僕1人なら隠れてやり過ごせる。でもグ・ラハは?きっと捕まってしまう。それは、嫌だ。
「ごめんグ・ラハ、逃げるよ!」
血塗れの手でグ・ラハの綺麗な手を掴む。ごめんね、汚い手で。足音から逃げるように漁師ギルドの前を通って、エーテライトプラザに繋がる階段を一気に駆け上がる。足音が追ってくる様子は無かったけれど、返り血の始末が結局出来なかったから辿られるのは時間の問題。
「っなんだよ急に!」
「イエロージャケットがすぐ近くまで来てた。濡れ衣で投獄されたくは無いでしょ?」
「それはそうだけどさ...!」
「今だってまだ逃げ切れた訳じゃない。僕はなんとかして着替えてから知り合いに後始末を頼みに行くから、グ・ラハは先にウルダハに向かって?僕も後から向かう」
はいこれ注文票とお代ね、とグ・ラハに麻袋を放り投げて何か言われる前に隠れる。...あのまま話してて、"僕"に踏み込まれるのはなんか嫌だった。なんでかはよくわからないけれど、考えると胸がずきずき痛むんだ。

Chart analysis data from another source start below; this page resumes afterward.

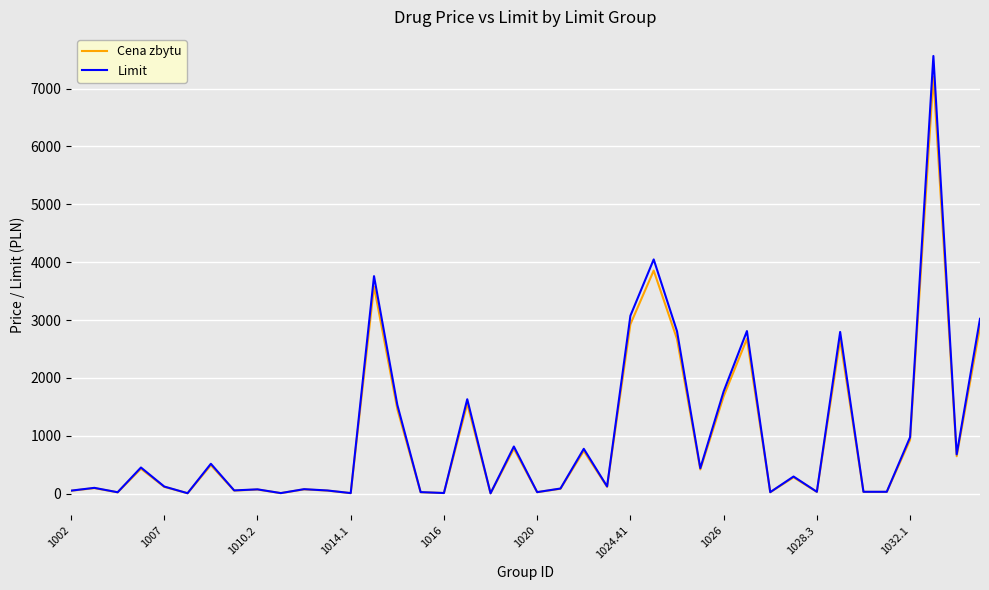

List the series in order of their peak value, highest first.

Limit, Cena zbytu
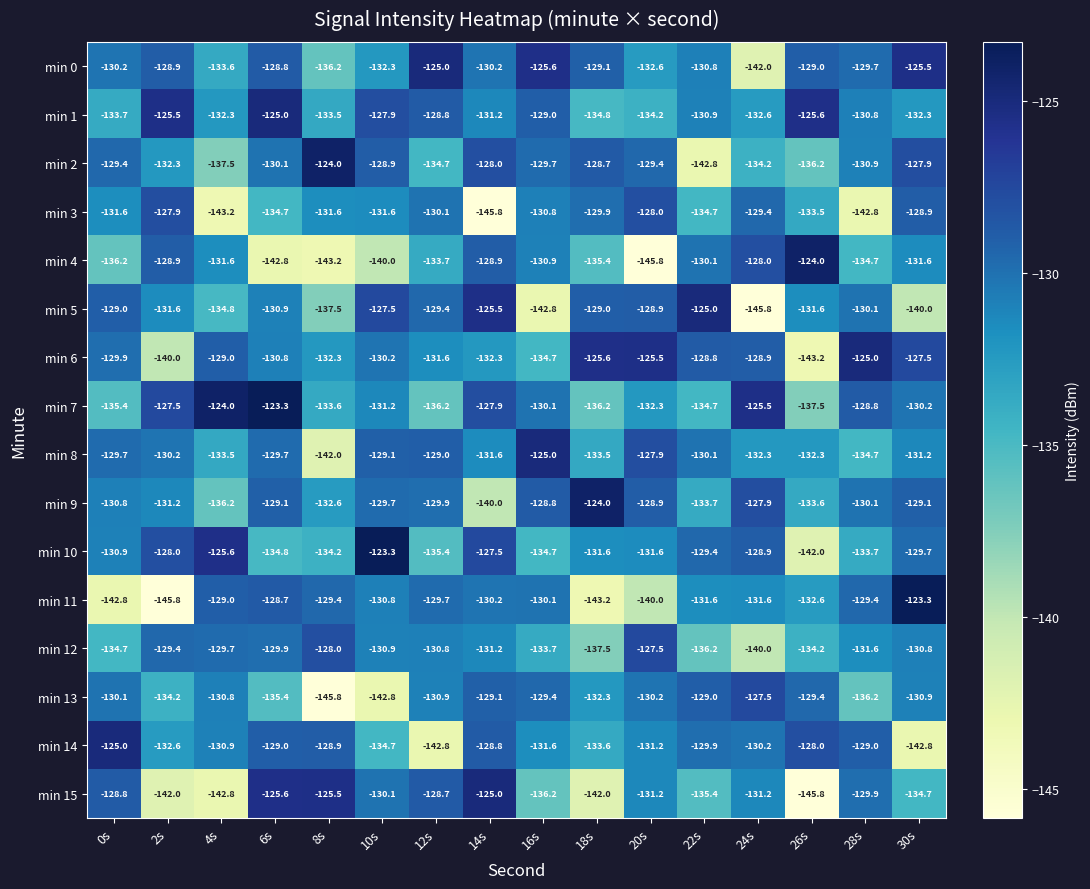

What is the maximum value shown in the chart?

-123.3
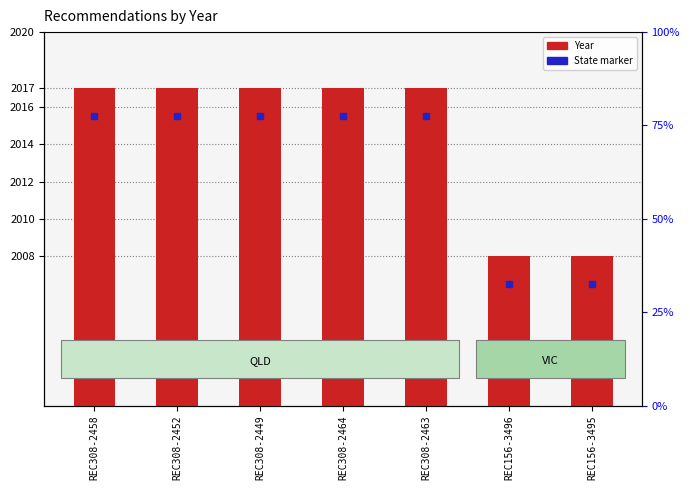

Is it true that the value at REC308-2464 is 2017?

True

ジャックのお説教が始まる前にギルドから逃げて、姉さんに報告したり色々してたらすっかりお昼時を過ぎちゃった。やっとウルダハに着いたけどグ・ラハを見送ってから何時間も経っちゃってるし、とっくにモードゥナへ帰ってるかな?って思ってたのに、グ・ラハは律儀にエーテライトプラザ前のベンチで僕を待っていた。
なんか...そわそわしてる?背中に背負ってる弓がベンチに擦れて何度も音を鳴らしてて、探そうとしなくてもこれじゃ場所が丸わかりだ。

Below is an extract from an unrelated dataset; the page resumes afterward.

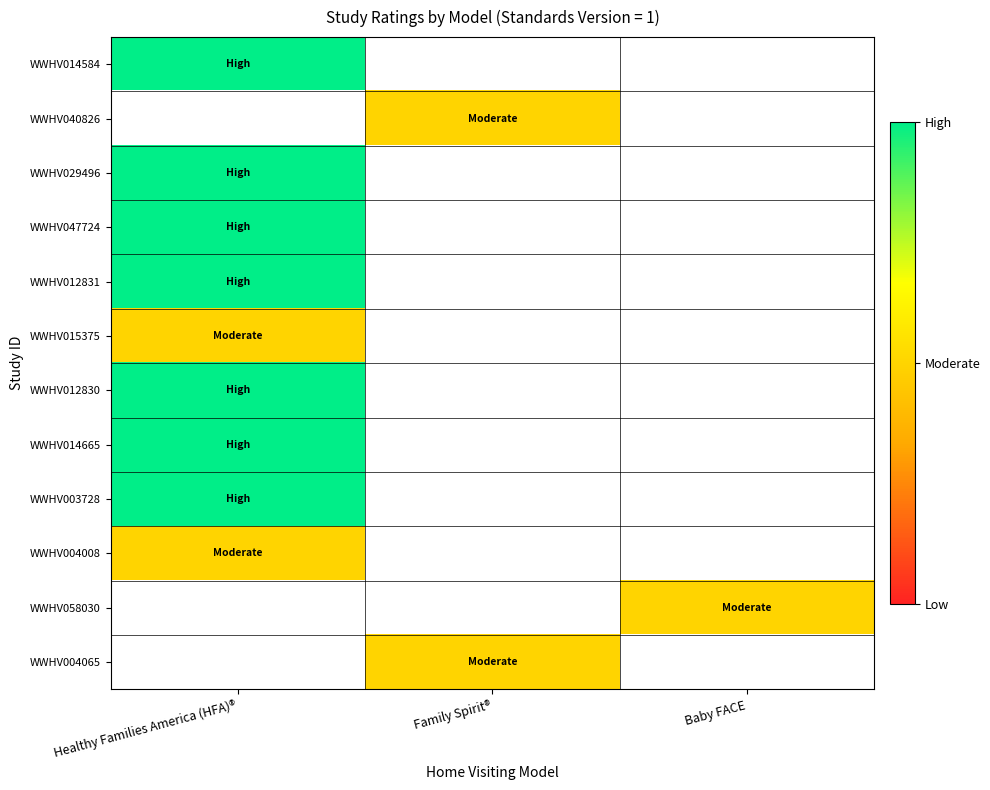

Between Baby FACE and Healthy Families America (HFA)®, which is larger?

Healthy Families America (HFA)®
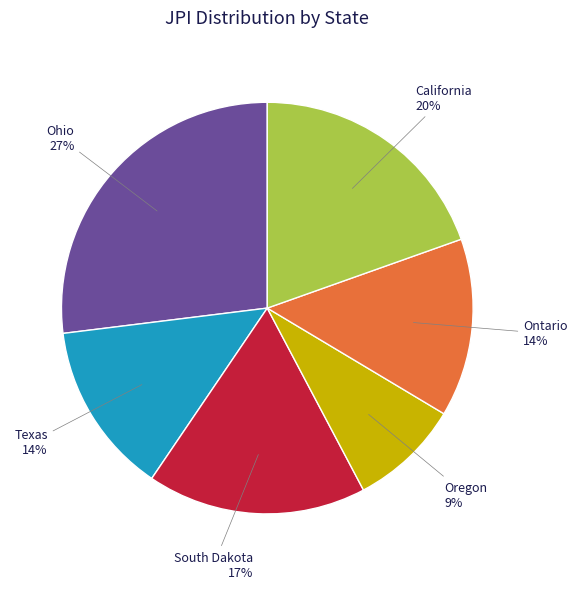

Is there any slice that represents more than half of the pie?

No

「大丈夫だオレ、さり気なく、さり気なく.......」
「お待たせ、どうしたの?」
「うわっ!?い、いいいつからそこに!?」
「今来たとこ。資料は受け取れた?」
「お、おう。思ったより重かったから、先にチョコボキャリッジで運んでもらってる」
「そっか。ありがとうグ・ラハ」
...やっぱり、怖がられてるよね。だって僕が一歩近づくたびに背負ってる弓が一際大きい音を立てるし。

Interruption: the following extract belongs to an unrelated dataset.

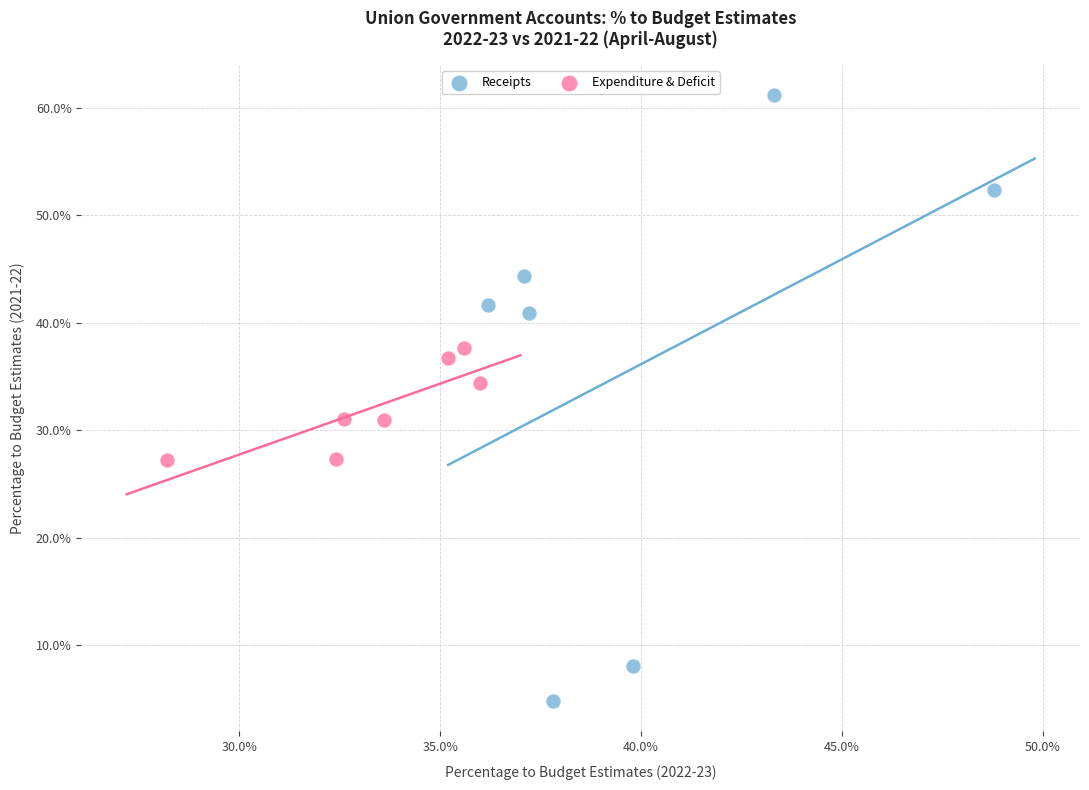

Which series reaches the maximum Y coordinate?

Receipts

「大丈夫、グ・ラハが僕の敵にならなかったら殺さない。だからそんなにビビらなくていいよ」
「ビ、ビっては、ない!」
「でも怖いのは仕方ないよね、こんな殺人鬼が平気で目の前にいるんだもの。嫌うなり遠ざけるなり好きに...」
「っ嫌いになんかなるもんかよ...!」
...何、言ってるんだろう。嘘なんか吐かなくても本当に殺したりしないのにね。
「無理しなくていいって。だって見たでしょう?」
「...エニがあれだけの人を殺したのは、わかってる。でもオレは...やっぱりあんたを、嫌ったりは出来ない」
「...グ・ラハって、もしかして命知らず?」
「そうじゃなくって!っ〜〜〜〜あぁもう!」
「??」
「帰るぞ!!とにかくオレはあんたを嫌ったり軽蔑したりはしないからな!!!」
...その言葉が本当だったらいいのにね。今はまだ信じるのは怖いけれど、もっと時間が経っても変わらなかったら、信じてみようかな。